Task list:
**a)** Reproduce the passage from the excerpt on replacing C, starting at "C++ as the language" and ending at "crashing the party?", and swap "raw pointers" for "bare pointers" throughout.
**b)** Turn the records, starting at the first line and ending at the line containing "name author: (L.) P. Beauv.", into a numbered list, omitting any blank lines.

Excerpt provided:
☆ ☆ ☆
ESR wrote two blog posts about moving on from C recently. As someone who has been advocating for never writing new code in C again unless absolutely necessary, I have my own thoughts on this. I have issues with several things that were stated in the follow-up post.

C++ as the language to replace C. Which ain’t gonna happen” – except it has. C++ hasn’t completely replaced C, but no language ever will. There’s just too much of it out there. People will be maintaining C code 50 years from now no matter how many better alternatives exist. If even gcc switched to C++…

It’s true that you’re (usually) not supposed to use raw pointers in C++, and also true that you can’t stop another developer in the same project from doing so. I’m not entirely sure how C is better in that regard, given that _all_ developers will be using raw pointers, with everything that entails. And shouldn’t code review prevent the raw pointers from crashing the party?

if you can mentally model the hardware it’s running on, you can easily see all the way down” – this used to be true, but no longer is. On a typical server/laptop/desktop (i.e. x86-64), the CPU that executes the instructions is far too complicated to model, and doesn’t even execute the actual assembly in your binary (xor rax, rax doesn’t xor anything, it just tells the CPU a register is free). C doesn’t have the concept of cache lines, which is essential for high performance computing and on any non-trivial CPU.

One way we can tell that C++ is not sufficient is to imagine an alternate world in which it is. In that world, older C projects would routinely up-migrate to C++“. Like gcc?
☆ ☆ ☆
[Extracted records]
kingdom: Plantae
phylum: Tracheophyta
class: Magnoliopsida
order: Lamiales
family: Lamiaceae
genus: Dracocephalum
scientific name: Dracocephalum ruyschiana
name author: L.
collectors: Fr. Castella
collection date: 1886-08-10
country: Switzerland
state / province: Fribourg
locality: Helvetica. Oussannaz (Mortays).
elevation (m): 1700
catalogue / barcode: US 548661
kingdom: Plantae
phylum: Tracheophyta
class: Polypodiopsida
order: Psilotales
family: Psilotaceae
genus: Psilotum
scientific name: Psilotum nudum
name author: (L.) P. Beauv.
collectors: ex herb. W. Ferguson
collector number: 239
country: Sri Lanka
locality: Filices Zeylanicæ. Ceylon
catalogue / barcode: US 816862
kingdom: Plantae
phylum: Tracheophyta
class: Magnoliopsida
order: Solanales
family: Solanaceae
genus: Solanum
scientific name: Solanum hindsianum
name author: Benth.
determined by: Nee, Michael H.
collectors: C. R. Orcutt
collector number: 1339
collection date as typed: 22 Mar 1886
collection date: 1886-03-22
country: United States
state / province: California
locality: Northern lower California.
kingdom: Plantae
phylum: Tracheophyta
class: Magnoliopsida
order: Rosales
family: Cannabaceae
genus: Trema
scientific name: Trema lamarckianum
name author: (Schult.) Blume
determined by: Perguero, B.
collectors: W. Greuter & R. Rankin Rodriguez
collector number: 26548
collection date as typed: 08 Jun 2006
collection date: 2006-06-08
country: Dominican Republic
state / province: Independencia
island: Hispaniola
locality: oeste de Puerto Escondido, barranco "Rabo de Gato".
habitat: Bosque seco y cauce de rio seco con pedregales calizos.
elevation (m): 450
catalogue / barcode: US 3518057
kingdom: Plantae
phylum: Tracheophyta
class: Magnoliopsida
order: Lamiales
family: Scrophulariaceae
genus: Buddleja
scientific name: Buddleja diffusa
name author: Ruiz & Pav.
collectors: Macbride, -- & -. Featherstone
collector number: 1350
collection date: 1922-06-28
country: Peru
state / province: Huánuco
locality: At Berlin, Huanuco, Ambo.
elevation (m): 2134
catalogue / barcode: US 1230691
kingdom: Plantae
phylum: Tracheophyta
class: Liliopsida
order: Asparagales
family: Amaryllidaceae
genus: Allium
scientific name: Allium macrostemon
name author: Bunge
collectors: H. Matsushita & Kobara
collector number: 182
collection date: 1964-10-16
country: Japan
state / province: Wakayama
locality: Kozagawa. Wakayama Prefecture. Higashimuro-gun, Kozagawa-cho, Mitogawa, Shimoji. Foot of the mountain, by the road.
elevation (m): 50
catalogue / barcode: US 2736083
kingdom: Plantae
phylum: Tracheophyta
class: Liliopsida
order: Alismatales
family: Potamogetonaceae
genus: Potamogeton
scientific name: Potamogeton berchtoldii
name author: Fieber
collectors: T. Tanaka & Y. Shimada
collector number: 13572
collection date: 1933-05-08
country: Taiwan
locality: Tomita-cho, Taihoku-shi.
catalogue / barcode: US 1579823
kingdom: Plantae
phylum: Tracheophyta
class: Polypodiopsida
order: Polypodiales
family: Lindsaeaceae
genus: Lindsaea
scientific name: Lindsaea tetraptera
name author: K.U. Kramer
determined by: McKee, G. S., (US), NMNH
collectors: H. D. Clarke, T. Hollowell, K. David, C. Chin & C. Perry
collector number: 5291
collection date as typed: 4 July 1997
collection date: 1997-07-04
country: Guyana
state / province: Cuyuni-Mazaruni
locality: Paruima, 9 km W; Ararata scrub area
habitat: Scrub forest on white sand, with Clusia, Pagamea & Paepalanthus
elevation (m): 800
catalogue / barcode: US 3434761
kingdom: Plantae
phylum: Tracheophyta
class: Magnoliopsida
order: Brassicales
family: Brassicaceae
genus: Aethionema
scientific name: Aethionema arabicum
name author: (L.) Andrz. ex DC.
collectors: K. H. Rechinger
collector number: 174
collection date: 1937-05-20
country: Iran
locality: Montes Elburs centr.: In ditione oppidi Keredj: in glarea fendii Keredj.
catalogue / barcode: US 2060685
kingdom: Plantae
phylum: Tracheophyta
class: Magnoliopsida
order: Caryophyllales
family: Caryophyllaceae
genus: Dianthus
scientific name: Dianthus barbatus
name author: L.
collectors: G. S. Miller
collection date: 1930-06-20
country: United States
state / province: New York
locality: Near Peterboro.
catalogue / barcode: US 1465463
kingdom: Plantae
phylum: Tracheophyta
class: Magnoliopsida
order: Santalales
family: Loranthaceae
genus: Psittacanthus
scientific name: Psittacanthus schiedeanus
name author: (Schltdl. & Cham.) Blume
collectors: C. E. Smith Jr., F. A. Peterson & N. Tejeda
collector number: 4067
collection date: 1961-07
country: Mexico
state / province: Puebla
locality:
☆ ☆ ☆
Outputs in order:
**a)**
C++ as the language to replace C. Which ain’t gonna happen” – except it has. C++ hasn’t completely replaced C, but no language ever will. There’s just too much of it out there. People will be maintaining C code 50 years from now no matter how many better alternatives exist. If even gcc switched to C++…

It’s true that you’re (usually) not supposed to use bare pointers in C++, and also true that you can’t stop another developer in the same project from doing so. I’m not entirely sure how C is better in that regard, given that _all_ developers will be using bare pointers, with everything that entails. And shouldn’t code review prevent the bare pointers from crashing the party?

**b)**
1. kingdom: Plantae
2. phylum: Tracheophyta
3. class: Magnoliopsida
4. order: Lamiales
5. family: Lamiaceae
6. genus: Dracocephalum
7. scientific name: Dracocephalum ruyschiana
8. name author: L.
9. collectors: Fr. Castella
10. collection date: 1886-08-10
11. country: Switzerland
12. state / province: Fribourg
13. locality: Helvetica. Oussannaz (Mortays).
14. elevation (m): 1700
15. catalogue / barcode: US 548661
16. kingdom: Plantae
17. phylum: Tracheophyta
18. class: Polypodiopsida
19. order: Psilotales
20. family: Psilotaceae
21. genus: Psilotum
22. scientific name: Psilotum nudum
23. name author: (L.) P. Beauv.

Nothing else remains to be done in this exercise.